• [What you need to do]:
Output each entry exactly as written.

+++

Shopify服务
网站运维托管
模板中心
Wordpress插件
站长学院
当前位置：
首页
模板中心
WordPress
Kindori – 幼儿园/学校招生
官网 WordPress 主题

+++

• [Answer below]:
Shopify服务
网站运维托管
模板中心
Wordpress插件
站长学院
当前位置：
首页
模板中心
WordPress
Kindori – 幼儿园/学校招生
官网 WordPress 主题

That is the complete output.